DATASET ENTRIES:
- Opening Delimiter -

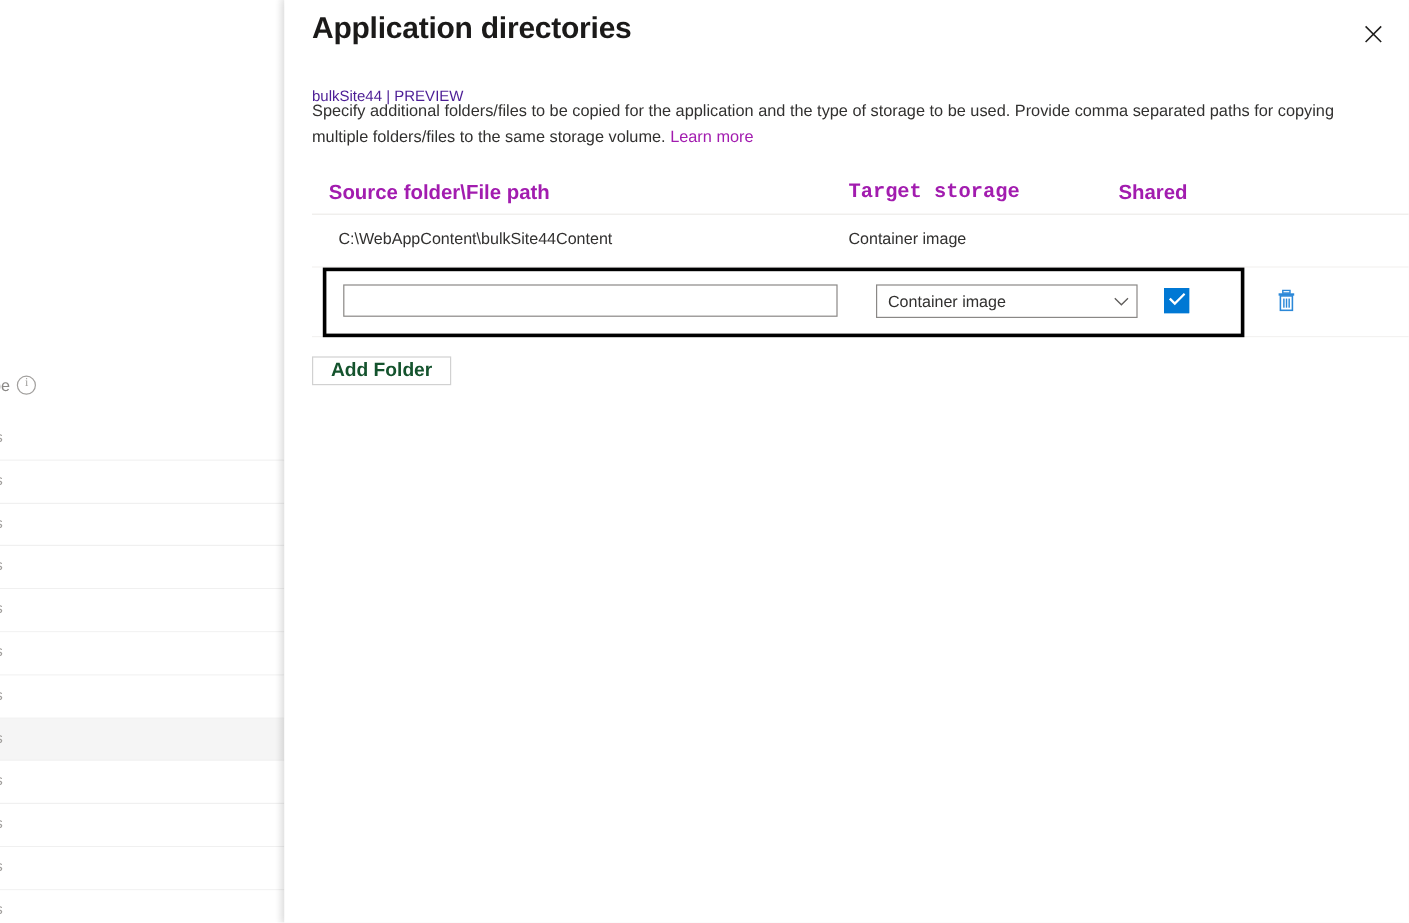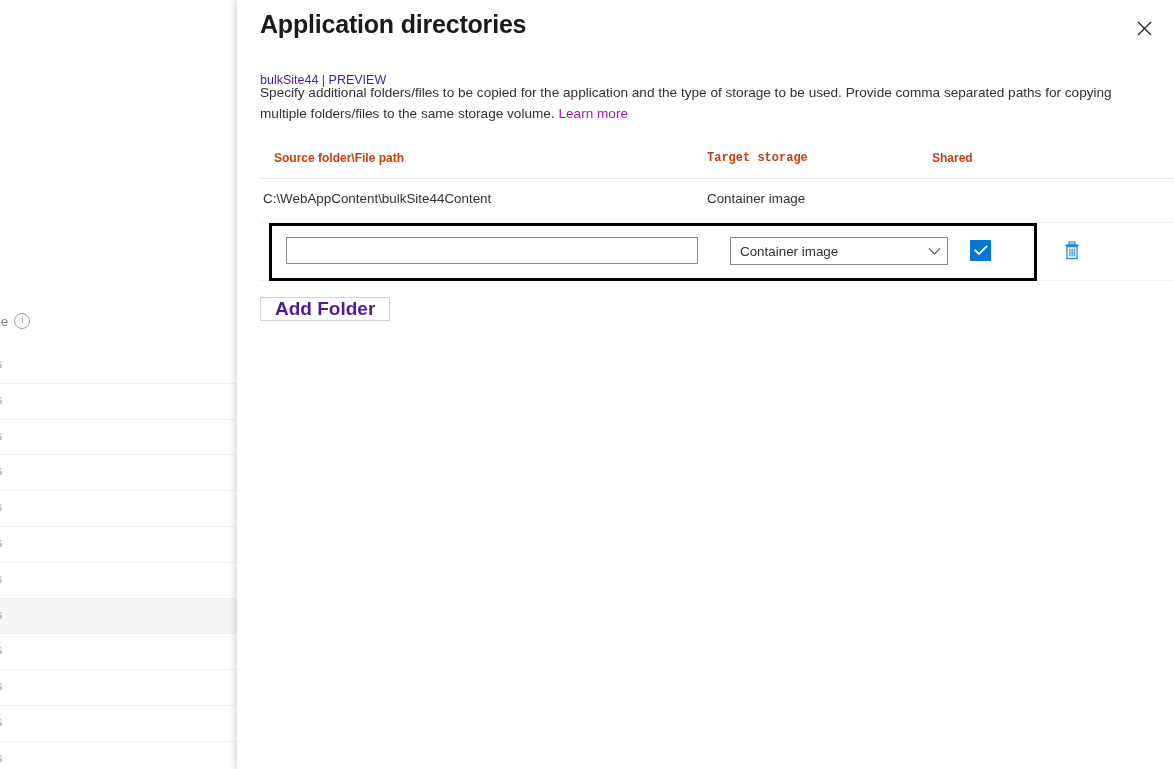--- a/index.html
+++ b/index.html
@@ -159,42 +159,42 @@
     width: 914px;
   }
   .thead {
     position: relative;
     height: 30px;
     border-bottom: 1px solid #edebe9;
   }
   .th {
     position: absolute;
     top: 3px;
-    font-size: 12px;
+    font-size: 17px;
     font-weight: 600;
-    color: #c2410c;
+    color: #a21caf;
     white-space: nowrap;
   }
   .th-source { left: 14px; }
   .th-target { left: 447px; font-family: Liberation Mono, monospace; }
   .th-shared { left: 672px; }
 
   .trow {
     position: relative;
     height: 43px;
     border-bottom: 1px solid #f3f2f1;
   }
   .td {
     position: absolute;
     top: 12px;
     font-size: 13.4px;
     color: #323130;
     white-space: nowrap;
   }
-  .td-source { left: 3px; }
+  .td-source { left: 22px; }
   .td-target { left: 447px; }
 
   
   .edit-row-wrap {
     position: relative;
     height: 58px;
   }
   .highlight-box {
     position: absolute;
     left: 9px;
@@ -291,23 +291,23 @@
     position: absolute;
     left: 23px;
     top: 297px;
     min-width: 116px;
     height: 24px;
     padding: 0 14px;
     box-sizing: border-box;
     background: #ffffff;
     border: 1px solid #d1d1d1;
     font-family: "Liberation Sans", sans-serif;
-    font-size: 19px;
+    font-size: 16px;
     font-weight: 600;
-    color: #4c1d95;
+    color: #14532d;
     cursor: pointer;
     line-height: 22px;
   }
 </style>
 </head>
 <body>
 
 <div id="root">
 
   <div class="bg-layer">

- Closing Delimiter -

PROMPT: Extract every line of the records above that contains the word "source".

ANSWER TO THE PROBLEM:
   .th-source { left: 14px; }
-  .td-source { left: 3px; }
+  .td-source { left: 22px; }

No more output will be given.